At last, the Mass was over, and everyone was supposed to give a formal hug to the person next to them—an observance that Peter neatly finessed by an elaborate charade of helping Margaret get to her feet.

The best was yet to come. Willy had stationed himself at the side exit in order to shake the parishioners’ hands as they left the church. There was a double flow at the door, a fast and a slow lane, just like on the thruway, and Peter tried to steer his mother into the fast lane, but Margaret insisted, with a decisive shake of her head, that they would be among the hand-shakers.

When it came their turn, Willy didn’t miss a beat. “Mrs. Bryce, how
nice
to see you. And your son. Peter, isn’t it? Father Pat will be so sorry to hear that he’s missed you. He’s on retreat.”

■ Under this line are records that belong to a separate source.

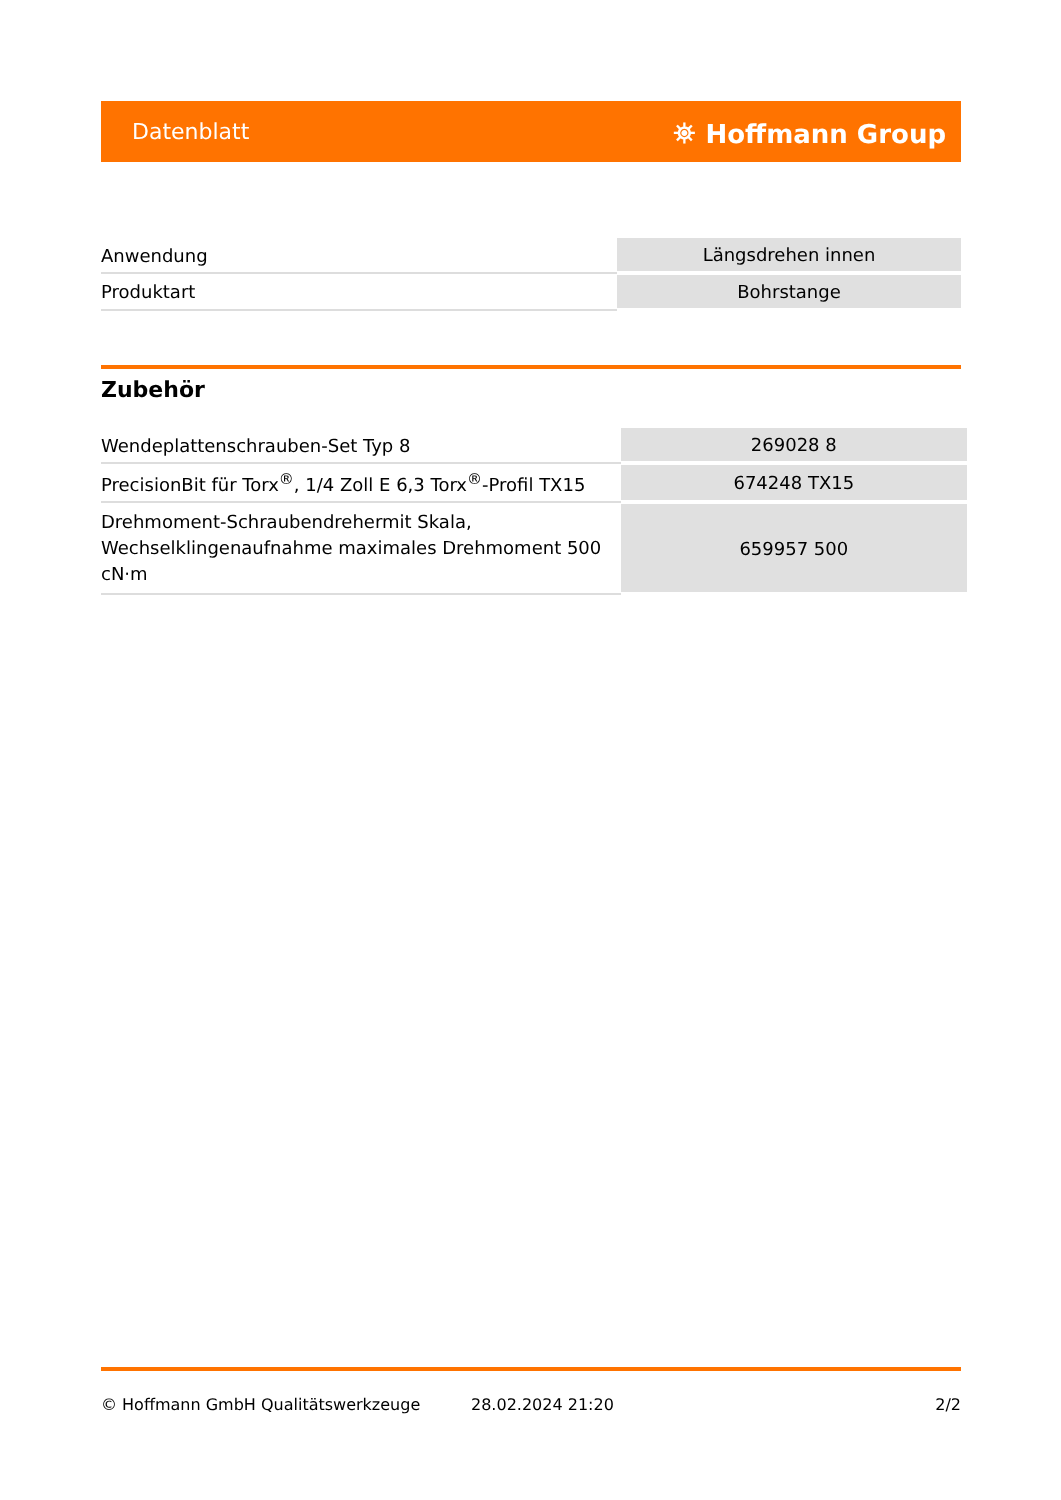Datenblatt ⛯ Hoffmann Group
| Anwendung | Längsdrehen innen |
| Produktart | Bohrstange |
Zubehör
| Wendeplattenschrauben-Set Typ 8 | 269028 8 |
| PrecisionBit für Torx<sup>®</sup>, 1/4 Zoll E 6,3 Torx<sup>®</sup>-Profil TX15 | 674248 TX15 |
| Drehmoment-Schraubendrehermit Skala, Wechselklingenaufnahme maximales Drehmoment 500 cN·m | 659957 500 |
© Hoffmann GmbH Qualitätswerkzeuge 28.02.2024 21:20 2/2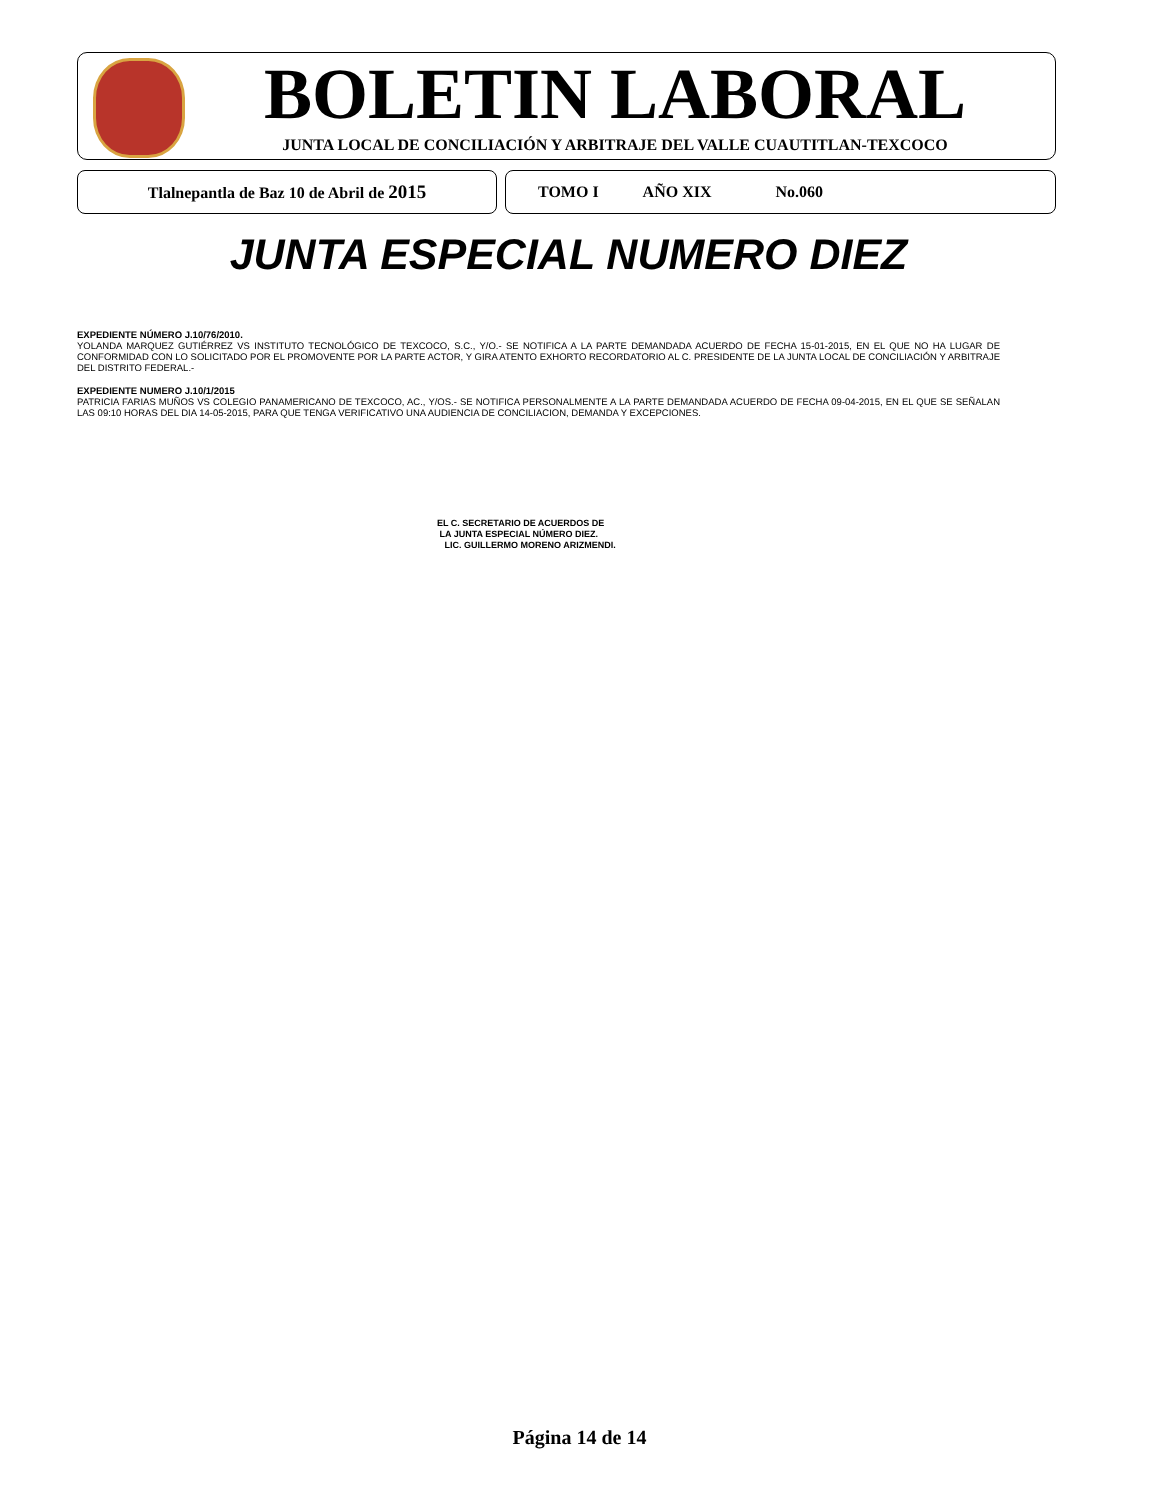BOLETIN LABORAL
JUNTA LOCAL DE CONCILIACIÓN Y ARBITRAJE DEL VALLE CUAUTITLAN-TEXCOCO
Tlalnepantla de Baz 10 de Abril de 2015 TOMO I AÑO XIX No.060
JUNTA ESPECIAL NUMERO DIEZ
EXPEDIENTE NÚMERO J.10/76/2010.
YOLANDA MARQUEZ GUTIÉRREZ VS INSTITUTO TECNOLÓGICO DE TEXCOCO, S.C., Y/O.- SE NOTIFICA A LA PARTE DEMANDADA ACUERDO DE FECHA 15-01-2015, EN EL QUE NO HA LUGAR DE CONFORMIDAD CON LO SOLICITADO POR EL PROMOVENTE POR LA PARTE ACTOR, Y GIRA ATENTO EXHORTO RECORDATORIO AL C. PRESIDENTE DE LA JUNTA LOCAL DE CONCILIACIÓN Y ARBITRAJE DEL DISTRITO FEDERAL.-
EXPEDIENTE NUMERO J.10/1/2015
PATRICIA FARIAS MUÑOS VS COLEGIO PANAMERICANO DE TEXCOCO, AC., Y/OS.- SE NOTIFICA PERSONALMENTE A LA PARTE DEMANDADA ACUERDO DE FECHA 09-04-2015, EN EL QUE SE SEÑALAN LAS 09:10 HORAS DEL DIA 14-05-2015, PARA QUE TENGA VERIFICATIVO UNA AUDIENCIA DE CONCILIACION, DEMANDA Y EXCEPCIONES.
EL C. SECRETARIO DE ACUERDOS DE
LA JUNTA ESPECIAL NÚMERO DIEZ.
LIC. GUILLERMO MORENO ARIZMENDI.
Página 14 de 14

“You needn’t apologize, Willy,” Margaret said, matching his tone of formal courtesy. “It was a greater treat seeing you. I didn’t know you were still alive.”

When Willy didn’t have a quick response to that, Peter stepped in, with blundering courtesy: “Mother’s memory can be erratic.”

“That’s just the way it is,” Margaret agreed briskly. “Sometimes I don’t know my own name. Other times it all comes back. And this morning, Willy, you made it all come back.”

“I’m glad to hear that, Mrs. Bryce. And so, I’m sure, will Father Pat be when he returns. Unfortunately, where he is there are no telephones. That is one of the luxuries of a retreat, though some think of it as a penance. I assume you came here expecting him to be saying Mass?”

“Yes, Father Cogling,” Peter said. “Then we thought we’d take him out to visit our father’s grave. If he could spare the time.”

“Father’s Day,” Father Cogling said, nodding genially. “What a thoughtful idea. Father Pat will be doubly disappointed.”

“Perhaps you would like to come with us, Willy,” Margaret suggested.

“There’s room in the car.”

“I wish I could. Paul was a dear friend, and a good Catholic of a kind that’s become all too rare.” (This, with a glance toward Peter.) “But”—he lifted his shoulders—”with Father Pat away, my time is not my own.”